→ DESCRIPTION OF THE TASK
How many lines in the data contain the string "students"? Reply with the number only.

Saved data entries

_____

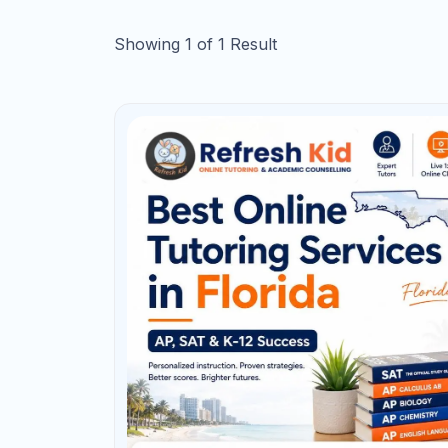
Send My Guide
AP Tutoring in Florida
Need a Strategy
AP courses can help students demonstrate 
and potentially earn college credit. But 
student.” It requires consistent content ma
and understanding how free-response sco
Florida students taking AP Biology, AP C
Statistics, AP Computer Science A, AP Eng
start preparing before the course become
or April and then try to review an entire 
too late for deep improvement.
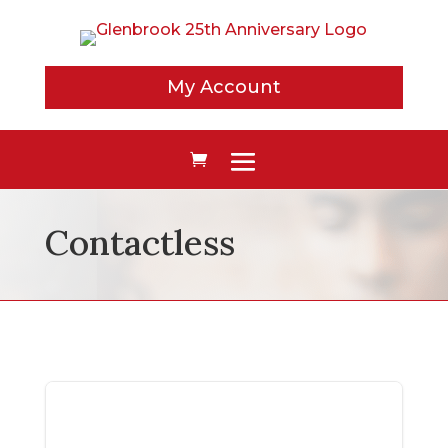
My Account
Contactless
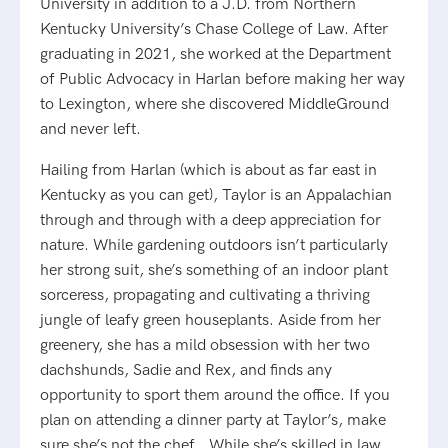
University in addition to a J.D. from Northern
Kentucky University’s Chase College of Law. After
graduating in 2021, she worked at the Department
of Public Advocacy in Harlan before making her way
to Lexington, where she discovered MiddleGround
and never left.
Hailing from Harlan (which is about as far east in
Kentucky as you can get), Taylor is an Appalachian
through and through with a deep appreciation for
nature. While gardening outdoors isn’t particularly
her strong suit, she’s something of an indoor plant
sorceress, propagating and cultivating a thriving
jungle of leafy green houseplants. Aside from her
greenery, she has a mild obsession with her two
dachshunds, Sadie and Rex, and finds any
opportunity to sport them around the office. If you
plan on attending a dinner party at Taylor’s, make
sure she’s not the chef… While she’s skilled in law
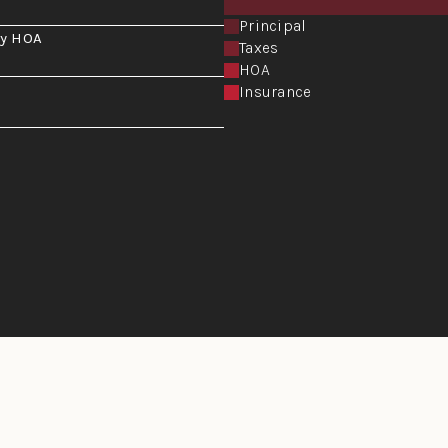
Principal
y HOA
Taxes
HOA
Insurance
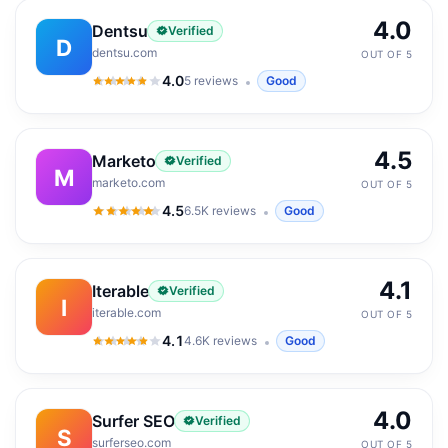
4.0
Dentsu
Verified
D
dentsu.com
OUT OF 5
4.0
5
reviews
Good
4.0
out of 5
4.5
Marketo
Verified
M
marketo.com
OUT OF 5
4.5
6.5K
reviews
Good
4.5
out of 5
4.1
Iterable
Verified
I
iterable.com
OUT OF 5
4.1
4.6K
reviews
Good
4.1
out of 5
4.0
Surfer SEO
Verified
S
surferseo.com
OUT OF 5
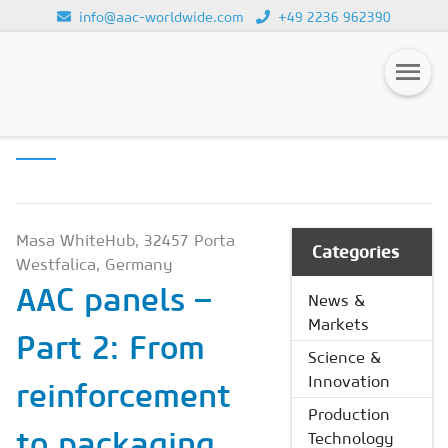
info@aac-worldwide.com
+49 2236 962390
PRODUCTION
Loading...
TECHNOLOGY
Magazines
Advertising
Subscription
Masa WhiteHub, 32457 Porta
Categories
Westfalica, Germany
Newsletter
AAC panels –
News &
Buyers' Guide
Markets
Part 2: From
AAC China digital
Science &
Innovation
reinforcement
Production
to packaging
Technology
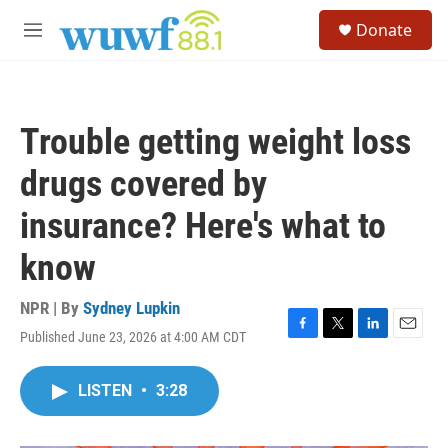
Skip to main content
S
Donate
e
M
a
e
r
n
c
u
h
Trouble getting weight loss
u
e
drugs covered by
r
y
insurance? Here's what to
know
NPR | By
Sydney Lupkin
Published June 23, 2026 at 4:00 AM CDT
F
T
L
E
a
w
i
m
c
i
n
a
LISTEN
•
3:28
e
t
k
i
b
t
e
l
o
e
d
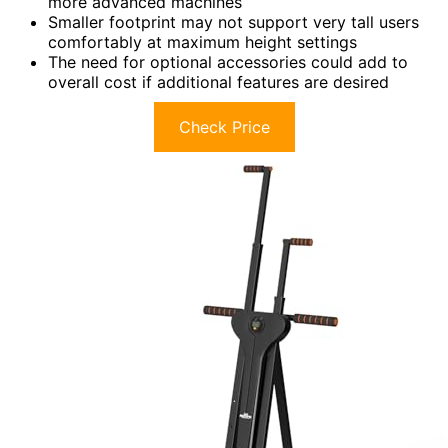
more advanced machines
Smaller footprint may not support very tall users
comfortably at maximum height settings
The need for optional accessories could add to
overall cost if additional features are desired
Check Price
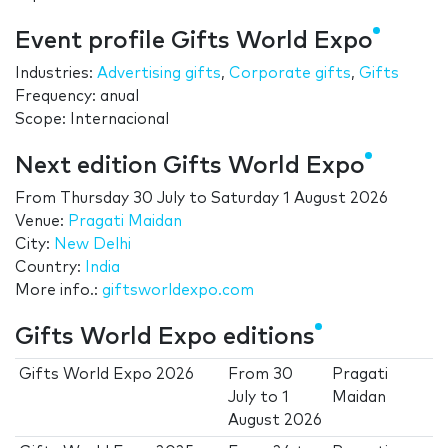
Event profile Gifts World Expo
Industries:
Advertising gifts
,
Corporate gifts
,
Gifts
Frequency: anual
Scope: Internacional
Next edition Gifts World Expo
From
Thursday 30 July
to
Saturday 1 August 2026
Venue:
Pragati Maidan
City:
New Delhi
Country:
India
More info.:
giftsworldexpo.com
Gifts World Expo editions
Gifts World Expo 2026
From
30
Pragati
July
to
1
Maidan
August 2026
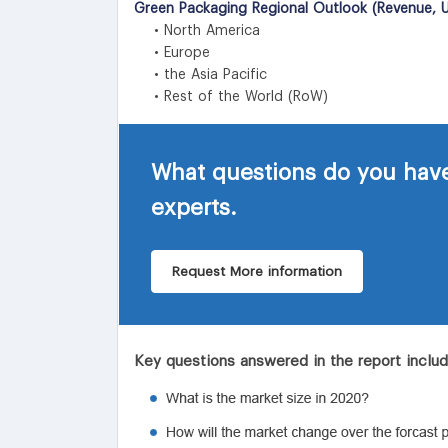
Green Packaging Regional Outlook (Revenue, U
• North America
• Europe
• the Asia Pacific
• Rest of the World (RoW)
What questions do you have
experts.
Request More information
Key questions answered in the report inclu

_____

→ FINISHED TASK
2